STUDY MATERIAL.
Start of Block

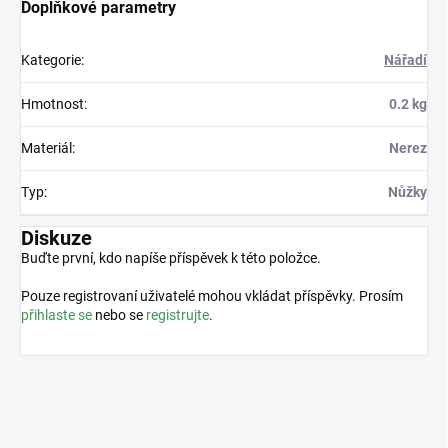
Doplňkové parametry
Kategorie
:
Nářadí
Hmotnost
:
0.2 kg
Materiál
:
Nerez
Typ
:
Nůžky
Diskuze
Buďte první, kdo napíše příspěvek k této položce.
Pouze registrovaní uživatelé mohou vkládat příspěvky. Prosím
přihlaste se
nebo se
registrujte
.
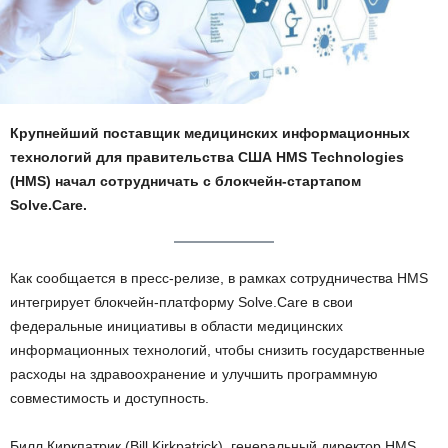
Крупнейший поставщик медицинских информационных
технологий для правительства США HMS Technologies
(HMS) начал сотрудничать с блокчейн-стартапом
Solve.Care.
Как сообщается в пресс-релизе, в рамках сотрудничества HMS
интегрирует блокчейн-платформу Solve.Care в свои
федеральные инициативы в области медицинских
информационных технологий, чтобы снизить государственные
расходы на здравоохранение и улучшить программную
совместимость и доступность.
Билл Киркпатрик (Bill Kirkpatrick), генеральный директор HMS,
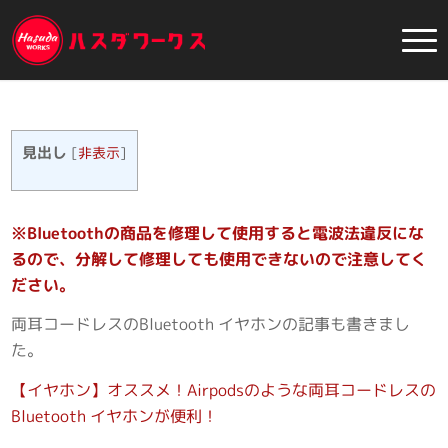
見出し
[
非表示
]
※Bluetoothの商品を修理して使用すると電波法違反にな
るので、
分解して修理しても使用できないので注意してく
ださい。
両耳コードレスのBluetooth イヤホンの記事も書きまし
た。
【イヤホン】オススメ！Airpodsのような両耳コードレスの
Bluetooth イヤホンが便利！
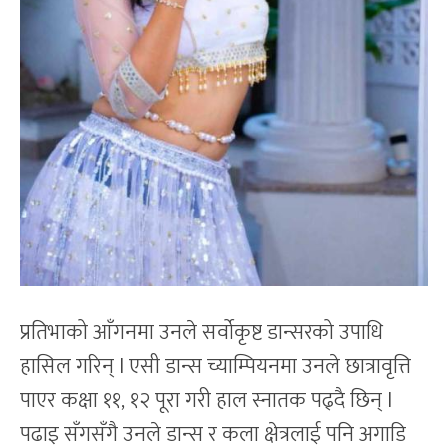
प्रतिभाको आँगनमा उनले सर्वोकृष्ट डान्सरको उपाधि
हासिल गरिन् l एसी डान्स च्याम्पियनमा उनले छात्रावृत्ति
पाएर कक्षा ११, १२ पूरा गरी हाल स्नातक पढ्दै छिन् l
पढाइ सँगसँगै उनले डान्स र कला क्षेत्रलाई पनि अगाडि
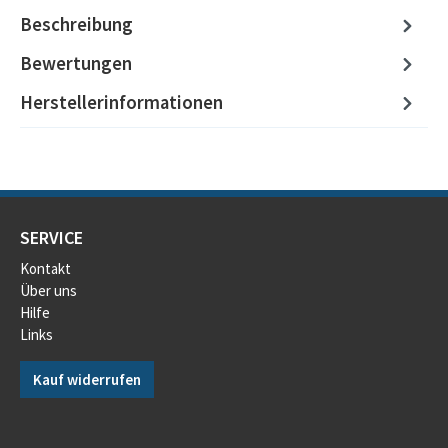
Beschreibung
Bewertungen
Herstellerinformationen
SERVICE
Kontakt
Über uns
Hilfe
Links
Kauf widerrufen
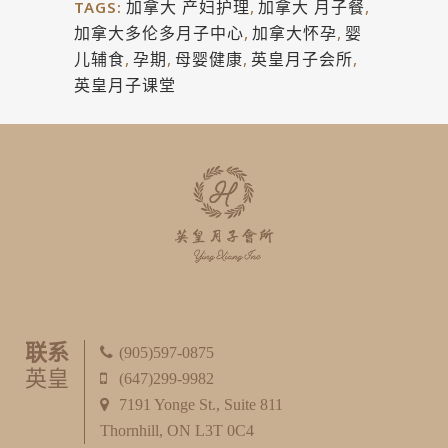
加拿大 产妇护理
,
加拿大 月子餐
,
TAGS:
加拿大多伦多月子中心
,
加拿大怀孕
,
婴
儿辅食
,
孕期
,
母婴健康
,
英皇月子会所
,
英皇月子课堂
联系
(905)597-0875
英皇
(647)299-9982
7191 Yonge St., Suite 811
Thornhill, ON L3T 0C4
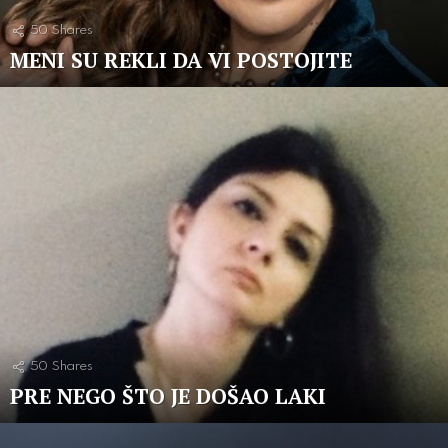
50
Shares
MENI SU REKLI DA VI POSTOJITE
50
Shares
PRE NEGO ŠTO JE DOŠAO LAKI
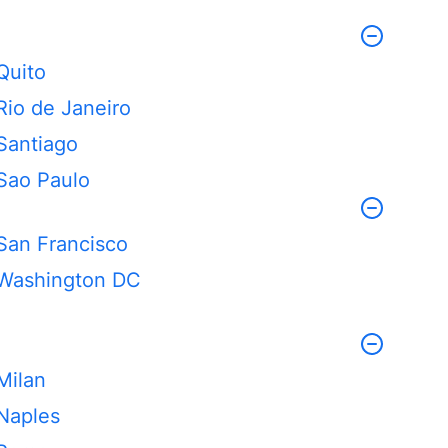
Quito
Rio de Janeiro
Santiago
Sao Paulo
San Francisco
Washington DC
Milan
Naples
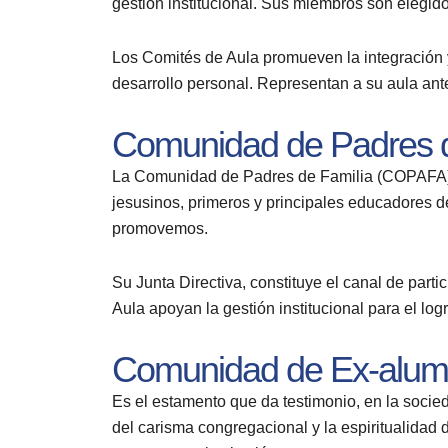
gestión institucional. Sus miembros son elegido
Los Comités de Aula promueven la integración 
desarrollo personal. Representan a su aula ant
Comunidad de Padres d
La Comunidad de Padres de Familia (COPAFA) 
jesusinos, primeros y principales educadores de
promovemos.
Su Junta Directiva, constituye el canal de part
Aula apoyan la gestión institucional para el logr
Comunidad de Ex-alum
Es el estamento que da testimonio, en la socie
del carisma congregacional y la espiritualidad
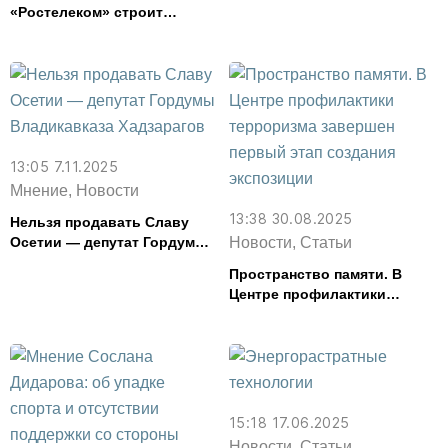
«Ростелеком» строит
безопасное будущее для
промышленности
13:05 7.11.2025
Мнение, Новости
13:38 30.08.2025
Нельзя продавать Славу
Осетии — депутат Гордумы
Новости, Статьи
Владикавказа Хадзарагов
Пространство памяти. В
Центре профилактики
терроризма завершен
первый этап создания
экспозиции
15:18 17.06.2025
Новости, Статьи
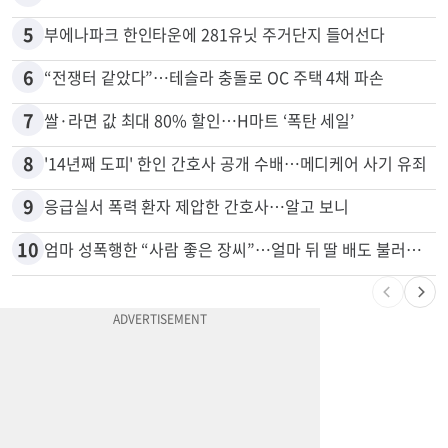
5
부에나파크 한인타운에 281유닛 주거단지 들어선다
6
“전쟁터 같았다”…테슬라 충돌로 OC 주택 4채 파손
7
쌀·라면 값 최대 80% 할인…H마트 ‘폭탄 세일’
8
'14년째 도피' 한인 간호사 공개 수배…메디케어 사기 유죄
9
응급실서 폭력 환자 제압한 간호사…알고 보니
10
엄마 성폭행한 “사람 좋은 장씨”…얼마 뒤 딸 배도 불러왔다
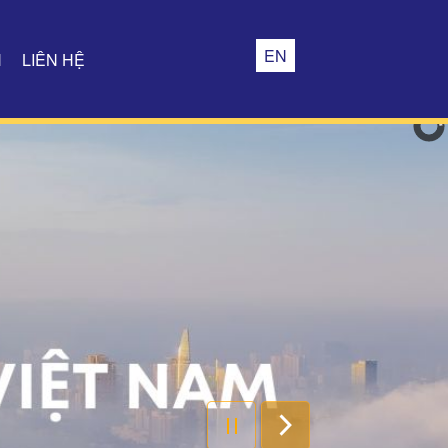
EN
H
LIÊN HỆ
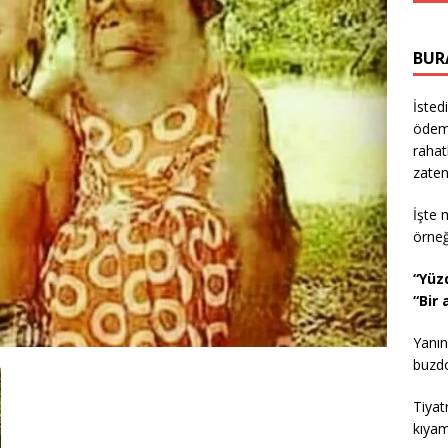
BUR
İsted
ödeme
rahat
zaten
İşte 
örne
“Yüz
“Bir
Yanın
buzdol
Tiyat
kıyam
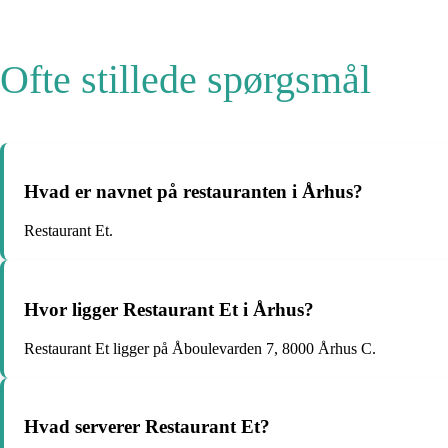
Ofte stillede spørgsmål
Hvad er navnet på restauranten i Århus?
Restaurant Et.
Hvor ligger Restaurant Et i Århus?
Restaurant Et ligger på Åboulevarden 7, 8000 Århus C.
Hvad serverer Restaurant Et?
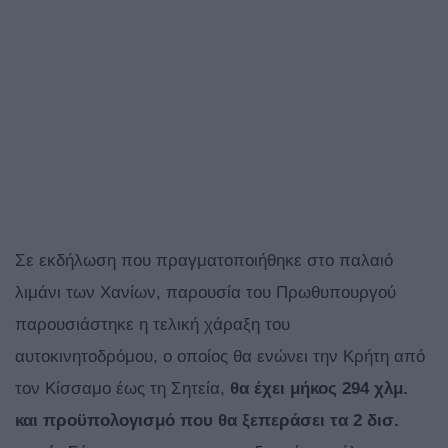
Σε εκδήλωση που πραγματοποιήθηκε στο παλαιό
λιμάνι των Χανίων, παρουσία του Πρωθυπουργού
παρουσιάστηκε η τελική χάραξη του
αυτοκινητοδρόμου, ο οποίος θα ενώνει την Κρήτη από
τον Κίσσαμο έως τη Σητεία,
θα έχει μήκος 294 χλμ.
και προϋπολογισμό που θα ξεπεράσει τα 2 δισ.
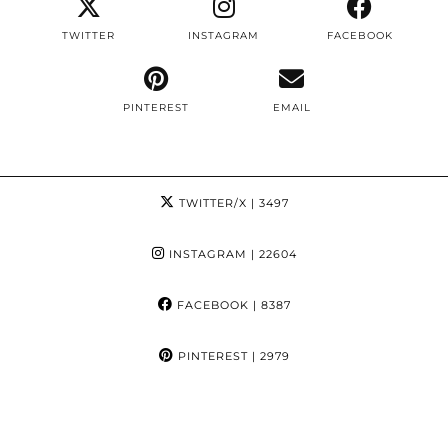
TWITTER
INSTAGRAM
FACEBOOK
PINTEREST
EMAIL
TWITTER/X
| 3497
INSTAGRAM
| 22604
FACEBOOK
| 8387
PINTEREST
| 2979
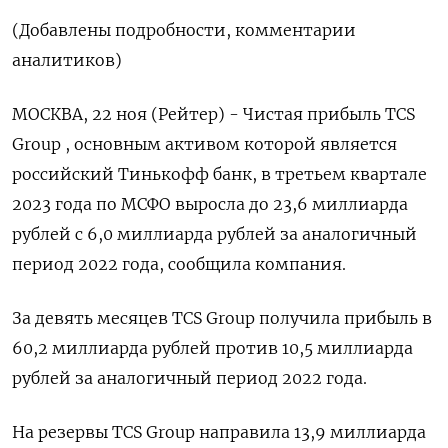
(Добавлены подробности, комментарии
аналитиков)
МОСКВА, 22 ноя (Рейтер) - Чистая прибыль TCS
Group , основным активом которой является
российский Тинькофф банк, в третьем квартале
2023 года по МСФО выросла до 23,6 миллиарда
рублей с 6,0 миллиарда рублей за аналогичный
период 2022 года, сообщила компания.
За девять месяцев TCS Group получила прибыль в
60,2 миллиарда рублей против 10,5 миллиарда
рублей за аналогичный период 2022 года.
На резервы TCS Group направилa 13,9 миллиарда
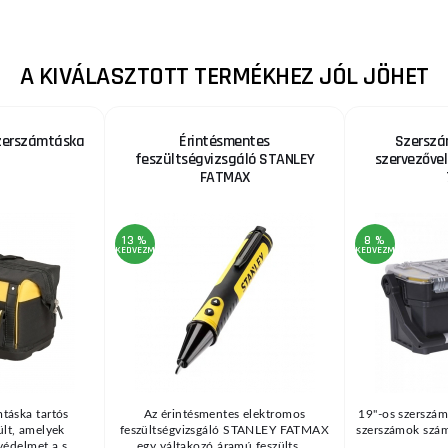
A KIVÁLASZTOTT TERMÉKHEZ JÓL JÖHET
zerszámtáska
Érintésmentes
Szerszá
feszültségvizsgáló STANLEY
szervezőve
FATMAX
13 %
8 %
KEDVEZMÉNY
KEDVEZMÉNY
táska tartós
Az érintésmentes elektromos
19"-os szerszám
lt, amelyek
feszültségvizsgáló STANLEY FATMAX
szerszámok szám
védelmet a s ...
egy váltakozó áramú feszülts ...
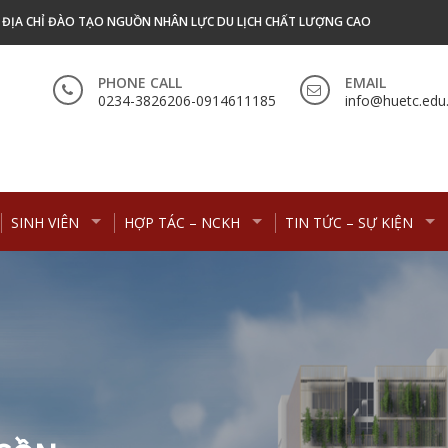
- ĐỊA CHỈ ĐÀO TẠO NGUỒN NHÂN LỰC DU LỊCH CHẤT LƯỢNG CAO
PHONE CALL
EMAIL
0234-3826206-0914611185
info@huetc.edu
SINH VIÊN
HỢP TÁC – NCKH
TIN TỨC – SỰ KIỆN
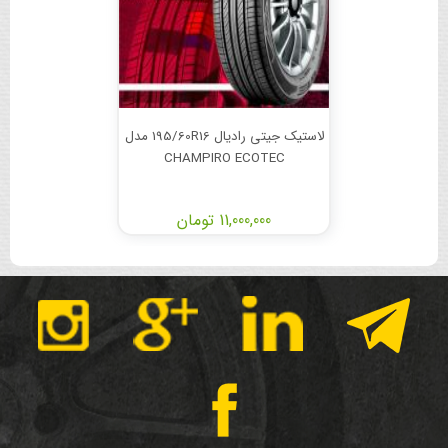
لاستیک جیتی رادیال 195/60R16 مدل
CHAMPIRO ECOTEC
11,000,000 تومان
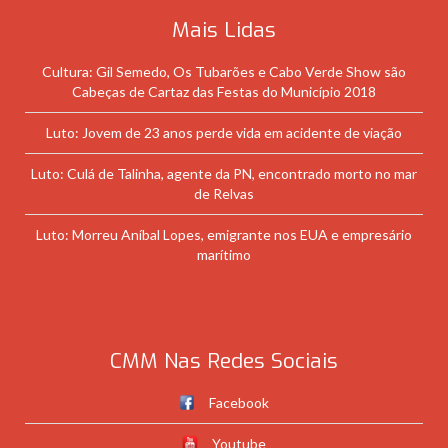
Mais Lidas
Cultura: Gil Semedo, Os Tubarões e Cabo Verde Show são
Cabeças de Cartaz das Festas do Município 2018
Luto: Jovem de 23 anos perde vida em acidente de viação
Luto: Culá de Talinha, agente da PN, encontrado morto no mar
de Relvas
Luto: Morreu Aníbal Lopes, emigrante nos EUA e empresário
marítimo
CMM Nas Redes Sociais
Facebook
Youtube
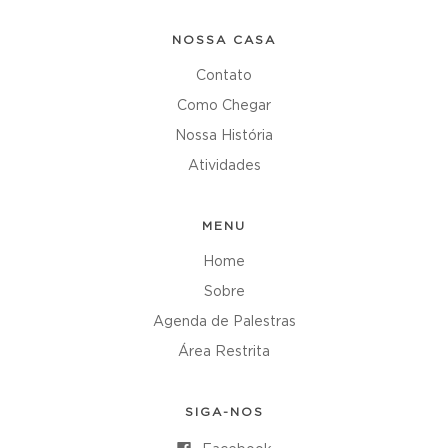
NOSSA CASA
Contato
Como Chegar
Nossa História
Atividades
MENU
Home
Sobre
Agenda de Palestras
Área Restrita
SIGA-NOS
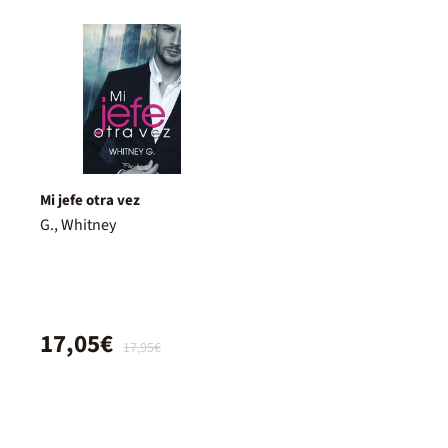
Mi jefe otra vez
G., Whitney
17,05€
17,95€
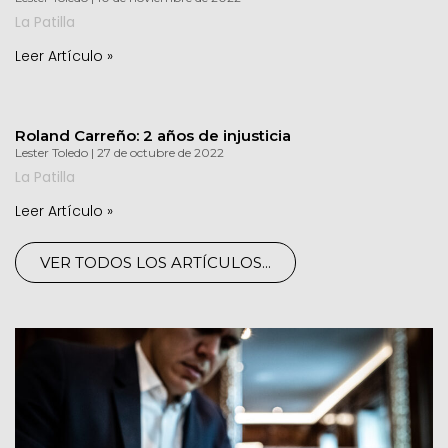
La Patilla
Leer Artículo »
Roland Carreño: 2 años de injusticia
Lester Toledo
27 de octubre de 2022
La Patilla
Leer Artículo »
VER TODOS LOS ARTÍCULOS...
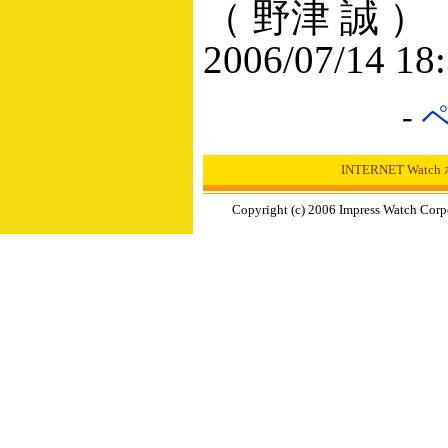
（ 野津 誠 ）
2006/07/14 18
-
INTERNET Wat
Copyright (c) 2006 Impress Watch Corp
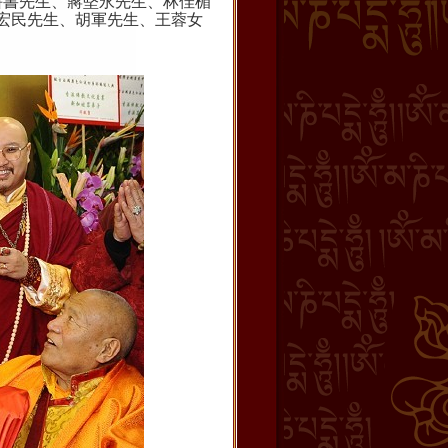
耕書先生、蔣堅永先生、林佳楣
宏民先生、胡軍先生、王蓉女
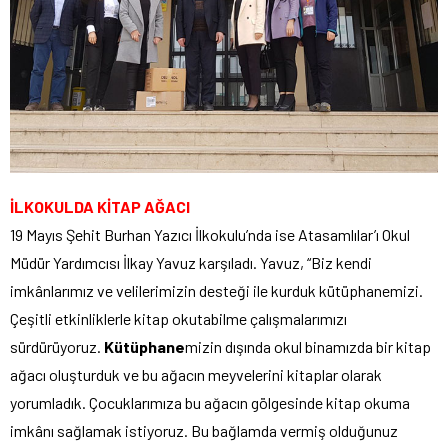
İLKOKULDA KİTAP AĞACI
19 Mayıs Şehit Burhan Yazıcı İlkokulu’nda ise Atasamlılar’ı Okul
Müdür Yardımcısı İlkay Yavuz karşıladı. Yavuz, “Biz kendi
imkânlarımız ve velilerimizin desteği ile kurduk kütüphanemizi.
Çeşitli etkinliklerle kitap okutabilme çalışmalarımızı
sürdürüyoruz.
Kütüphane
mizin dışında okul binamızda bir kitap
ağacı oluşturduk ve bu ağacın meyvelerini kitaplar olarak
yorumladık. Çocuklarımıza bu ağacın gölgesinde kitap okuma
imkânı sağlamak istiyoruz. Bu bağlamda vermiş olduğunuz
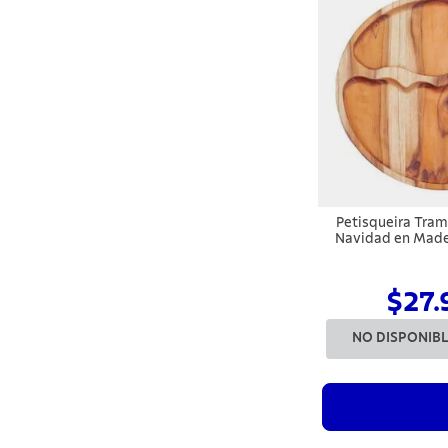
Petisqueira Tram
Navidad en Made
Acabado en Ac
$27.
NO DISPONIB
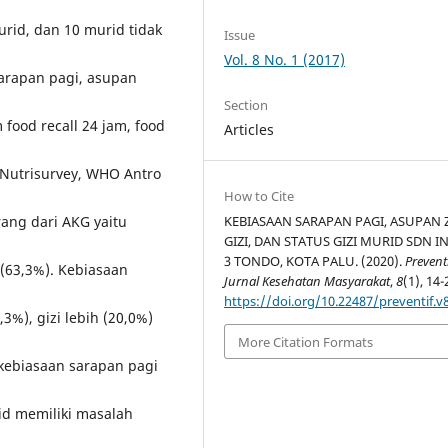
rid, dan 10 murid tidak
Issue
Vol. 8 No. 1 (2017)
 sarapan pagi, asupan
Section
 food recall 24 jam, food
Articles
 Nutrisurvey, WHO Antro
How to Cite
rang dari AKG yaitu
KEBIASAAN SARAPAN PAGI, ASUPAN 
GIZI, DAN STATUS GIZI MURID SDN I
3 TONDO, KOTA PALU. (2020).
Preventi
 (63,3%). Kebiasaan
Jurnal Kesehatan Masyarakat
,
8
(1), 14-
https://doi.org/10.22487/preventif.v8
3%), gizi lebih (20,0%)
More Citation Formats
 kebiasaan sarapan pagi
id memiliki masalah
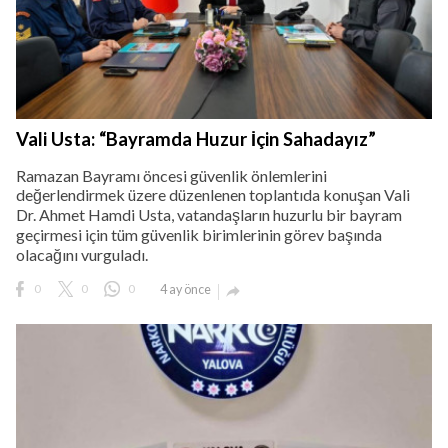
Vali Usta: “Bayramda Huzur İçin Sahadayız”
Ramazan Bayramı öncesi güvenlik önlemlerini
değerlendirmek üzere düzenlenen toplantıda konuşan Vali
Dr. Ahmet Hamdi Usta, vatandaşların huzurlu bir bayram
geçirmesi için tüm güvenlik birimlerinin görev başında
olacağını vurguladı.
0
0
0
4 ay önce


End of Block

PROBLEM TO SOLVE. Write out the text of the material word for word, from its very beginning through the line containing "PRE NEGO ŠTO JE DOŠAO LAKI", including that line. Leave the pictures out.

ANSWER FOR THE TASK.
Doplňkové parametry
Kategorie
:
Nářadí
Hmotnost
:
0.2 kg
Materiál
:
Nerez
Typ
:
Nůžky
Diskuze
Buďte první, kdo napíše příspěvek k této položce.
Pouze registrovaní uživatelé mohou vkládat příspěvky. Prosím
přihlaste se
nebo se
registrujte
.
Крупнейший поставщик медицинских информационных
технологий для правительства США HMS Technologies
(HMS) начал сотрудничать с блокчейн-стартапом
Solve.Care.
Как сообщается в пресс-релизе, в рамках сотрудничества HMS
интегрирует блокчейн-платформу Solve.Care в свои
федеральные инициативы в области медицинских
информационных технологий, чтобы снизить государственные
расходы на здравоохранение и улучшить программную
совместимость и доступность.
Билл Киркпатрик (Bill Kirkpatrick), генеральный директор HMS,
見出し
[
非表示
]
※Bluetoothの商品を修理して使用すると電波法違反にな
るので、
分解して修理しても使用できないので注意してく
ださい。
両耳コードレスのBluetooth イヤホンの記事も書きまし
た。
【イヤホン】オススメ！Airpodsのような両耳コードレスの
Bluetooth イヤホンが便利！
प्रतिभाको आँगनमा उनले सर्वोकृष्ट डान्सरको उपाधि
हासिल गरिन् l एसी डान्स च्याम्पियनमा उनले छात्रावृत्ति
पाएर कक्षा ११, १२ पूरा गरी हाल स्नातक पढ्दै छिन् l
पढाइ सँगसँगै उनले डान्स र कला क्षेत्रलाई पनि अगाडि
Beschreibung
Bewertungen
Herstellerinformationen
SERVICE
Kontakt
Über uns
Hilfe
Links
Kauf widerrufen
加拿大 产妇护理
,
加拿大 月子餐
,
TAGS:
加拿大多伦多月子中心
,
加拿大怀孕
,
婴
儿辅食
,
孕期
,
母婴健康
,
英皇月子会所
,
英皇月子课堂
联系
(905)597-0875
英皇
(647)299-9982
7191 Yonge St., Suite 811
Thornhill, ON L3T 0C4
50
Shares
MENI SU REKLI DA VI POSTOJITE
50
Shares
PRE NEGO ŠTO JE DOŠAO LAKI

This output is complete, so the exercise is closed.